This week we wanted to show an interesting review on formic acid.
This review shows the direct activity of formic acid as an additive to control bacterial growth in feed.
Indeed, it seems that formic acid and its derivatives can be a direct solution to control the level of salmonella in feed and subsequently obtain a direct and indirect antimicrobial effect in the gastrointestinal tract, although as the article clarifies they are related actions but do not follow exactly the same mechanism of action.
It is also important to mention that the effect of formic acid may be limited due to several factors such as the buffering capacity of several of the components of the feed or drinking water.

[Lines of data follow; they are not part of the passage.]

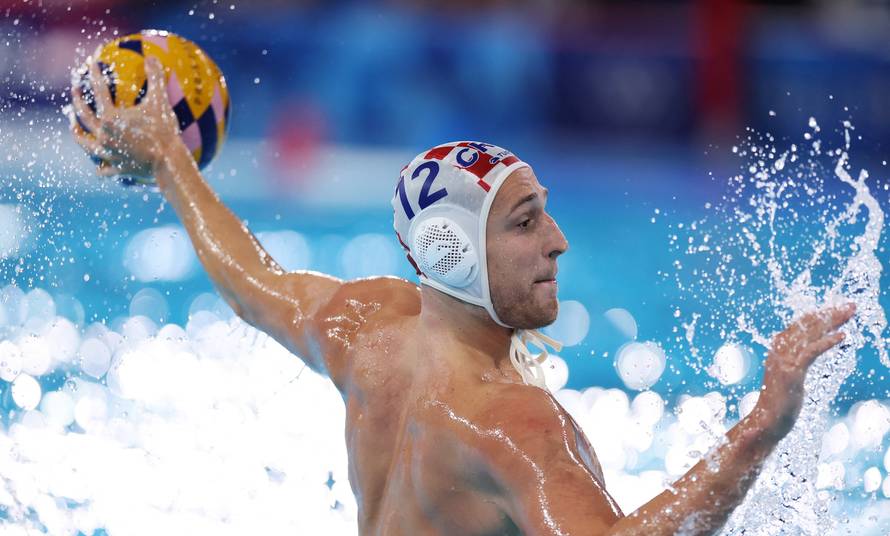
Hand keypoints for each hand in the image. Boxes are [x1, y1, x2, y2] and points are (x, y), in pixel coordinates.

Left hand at [67, 54, 180, 178]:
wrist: (168, 164)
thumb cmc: (163, 132)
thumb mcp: (160, 102)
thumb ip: (155, 78)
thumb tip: (152, 57)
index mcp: (110, 117)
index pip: (98, 90)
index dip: (93, 74)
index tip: (90, 63)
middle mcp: (103, 134)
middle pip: (83, 114)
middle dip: (77, 99)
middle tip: (75, 89)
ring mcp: (107, 153)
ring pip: (84, 142)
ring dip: (77, 132)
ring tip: (74, 125)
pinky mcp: (116, 168)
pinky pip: (102, 168)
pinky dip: (100, 165)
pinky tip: (99, 163)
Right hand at [752, 303, 855, 440]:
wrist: (765, 424)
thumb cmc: (778, 404)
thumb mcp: (786, 377)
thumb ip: (793, 362)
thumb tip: (798, 352)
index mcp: (777, 350)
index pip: (799, 326)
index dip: (818, 315)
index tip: (836, 309)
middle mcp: (779, 351)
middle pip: (806, 325)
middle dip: (829, 313)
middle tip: (849, 306)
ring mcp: (784, 361)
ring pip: (809, 334)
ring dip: (831, 321)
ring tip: (849, 313)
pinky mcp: (791, 373)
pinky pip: (810, 352)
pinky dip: (826, 343)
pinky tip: (842, 337)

Another fact to consider is that when talking specifically about the action of formic acid in the intestinal tract, it seems that this is limited to the anterior sections as the concentration probably decreases in the posterior parts, but it seems that this problem can be solved by supplementing part of the acid in the form of effective encapsulates as for example we do in Nutribiogenics with the NBG Protect technology.
It is also commented that there are some articles that propose the mixture of organic acids to improve the spectrum of action and therefore the efficacy, but this will depend on whether our objective is to control only salmonella and other enterobacteria with similar sensitivity or we want to have a broader antimicrobial solution that includes even fungi where for example propionic acid is shown as a good option.
Finally, just indicate that the doses to be used vary depending on the concentration, the protection, the problem to be treated and the type of ingredients in the diet. For example, for commercial products with a concentration of 30% the doses vary from 1 to 5 kg per ton of feed.